The authority “is still struggling to enforce quality, safety, and security standards on federal agencies operating Nigeria’s airport and airspace systems,” the study said.

Activists say that with the inclusion of these persons in the panel, Nigerians should not expect a credible report.

Shehu Sani, the president of the Civil Rights Congress of Nigeria, says that the appointment is an indication of the entrenchment of dark characters in the sector.

“If there are questionable characters in the panel, then it is clear that there is a mafia in the aviation sector who will insert their persons to protect their interests.

“You cannot get an objective and honest report from a committee that has questionable characters,” he said.  

According to Debo Adeniran, the Executive Chair of Coalition Against Corrupt Leaders (CACOL), a human rights group concerned with anti-corruption, the presidency is on a scheme to deceive Nigerians. 

“From time, we have always said that the Jonathan administration is not sincere with any probe. Corruption pervades every agency of the government. Because the government is corrupt, it cannot set up a panel that is honest. 

“The panel is to hoodwink Nigerians and International public to think that they are doing what a responsible government is supposed to do.

“Because they don’t want any real report to come out, they want those who will write a deceitful report, that is why they’ve gone to gather those who have skeletons in their cupboard, who they can blackmail into writing what they want,” Mr. Adeniran said. 

Blaming the presidency

While the Civil Society Groups say that the presidency must be blamed for appointing people with less than clean portfolios, Aviation Roundtable, a group made up of professionals in the aviation sector, say they cannot question the government’s action while conceding that the panel’s result would be a result of the individual competence of its members.

“The quality of the result depends on the quality of the members of the panel. The presidency set up the body. If they believe that the people there can get the job done, who are we to question them,” the president of the group, Dele Ore, said in a telephone interview with PREMIUM TIMES.

Contrariwise, Mr. Sani of CRCN opined that the presidency and Ms. Oduah must take the blame for the selecting persons without a clean track record.

“It is the fault of the presidency and the minister of aviation, who are supposed to carry out a background check on the members of the panel,” he said.
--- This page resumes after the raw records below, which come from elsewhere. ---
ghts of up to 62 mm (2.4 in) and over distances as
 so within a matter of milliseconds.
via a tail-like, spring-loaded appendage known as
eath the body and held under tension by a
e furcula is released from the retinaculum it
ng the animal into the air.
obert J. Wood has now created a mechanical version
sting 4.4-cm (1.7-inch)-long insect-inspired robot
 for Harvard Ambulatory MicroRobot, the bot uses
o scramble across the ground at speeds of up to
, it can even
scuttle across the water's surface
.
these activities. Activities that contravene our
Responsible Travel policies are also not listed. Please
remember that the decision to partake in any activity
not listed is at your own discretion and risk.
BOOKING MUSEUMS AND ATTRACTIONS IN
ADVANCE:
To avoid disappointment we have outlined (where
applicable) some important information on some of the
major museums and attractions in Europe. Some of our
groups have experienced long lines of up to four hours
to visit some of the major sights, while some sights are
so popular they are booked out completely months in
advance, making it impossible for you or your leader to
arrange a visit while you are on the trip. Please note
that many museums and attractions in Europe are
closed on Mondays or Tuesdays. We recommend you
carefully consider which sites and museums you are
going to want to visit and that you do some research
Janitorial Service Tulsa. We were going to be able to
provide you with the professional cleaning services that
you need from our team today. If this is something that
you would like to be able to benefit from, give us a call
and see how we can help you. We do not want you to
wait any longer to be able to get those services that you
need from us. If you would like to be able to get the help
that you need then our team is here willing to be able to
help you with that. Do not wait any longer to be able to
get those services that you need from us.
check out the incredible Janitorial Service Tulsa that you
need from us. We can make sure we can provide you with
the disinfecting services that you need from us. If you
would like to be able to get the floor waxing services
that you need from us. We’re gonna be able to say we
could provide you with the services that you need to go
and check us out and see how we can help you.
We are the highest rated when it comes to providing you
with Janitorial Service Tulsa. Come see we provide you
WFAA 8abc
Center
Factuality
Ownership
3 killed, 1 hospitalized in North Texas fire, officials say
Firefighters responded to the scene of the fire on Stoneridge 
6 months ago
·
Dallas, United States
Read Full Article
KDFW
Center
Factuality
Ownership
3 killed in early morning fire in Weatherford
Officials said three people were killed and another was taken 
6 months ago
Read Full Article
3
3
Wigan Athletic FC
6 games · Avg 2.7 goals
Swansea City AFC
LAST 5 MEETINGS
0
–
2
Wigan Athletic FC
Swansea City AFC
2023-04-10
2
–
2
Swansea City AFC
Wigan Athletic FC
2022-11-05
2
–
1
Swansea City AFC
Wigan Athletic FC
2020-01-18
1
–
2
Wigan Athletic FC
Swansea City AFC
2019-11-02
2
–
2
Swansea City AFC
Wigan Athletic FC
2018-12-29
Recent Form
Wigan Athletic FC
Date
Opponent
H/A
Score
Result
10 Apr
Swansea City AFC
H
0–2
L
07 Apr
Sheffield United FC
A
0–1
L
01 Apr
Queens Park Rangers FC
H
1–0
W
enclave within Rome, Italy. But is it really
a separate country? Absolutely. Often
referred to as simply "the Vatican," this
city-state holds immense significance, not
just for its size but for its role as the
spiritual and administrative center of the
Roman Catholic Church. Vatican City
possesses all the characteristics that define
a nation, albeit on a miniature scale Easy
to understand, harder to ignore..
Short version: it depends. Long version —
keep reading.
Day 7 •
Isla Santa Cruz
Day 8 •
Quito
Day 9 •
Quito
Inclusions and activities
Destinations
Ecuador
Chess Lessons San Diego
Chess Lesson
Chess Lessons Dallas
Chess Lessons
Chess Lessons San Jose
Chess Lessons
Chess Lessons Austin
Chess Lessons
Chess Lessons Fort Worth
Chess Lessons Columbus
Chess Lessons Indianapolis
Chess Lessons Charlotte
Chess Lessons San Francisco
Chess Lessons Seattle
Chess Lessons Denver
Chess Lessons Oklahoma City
Mr. Adeniran of CACOL urged the presidency to reconstitute the committee and insert more credible persons.

“Both the presidency and the minister should cooperate with Nigerians to gather aviation professionals who do not have integrity challenges and who have an image and family name to protect.” 

The presidency did not respond to enquiries regarding the constitution of the committee. Reuben Abati, the presidential spokesperson did not respond to telephone calls or messages put across to him.  

Spokesperson of the aviation ministry, Joe Obi, could not be reached for comments. His mobile telephone was switched for most part of Thursday.

The panel is headed by John Obakpolor, an aeronautical engineer. Other members of the committee are Dele Sasegbon, OB Aliu, Muhtar Usman, Tony Anuforom and A Mshelia.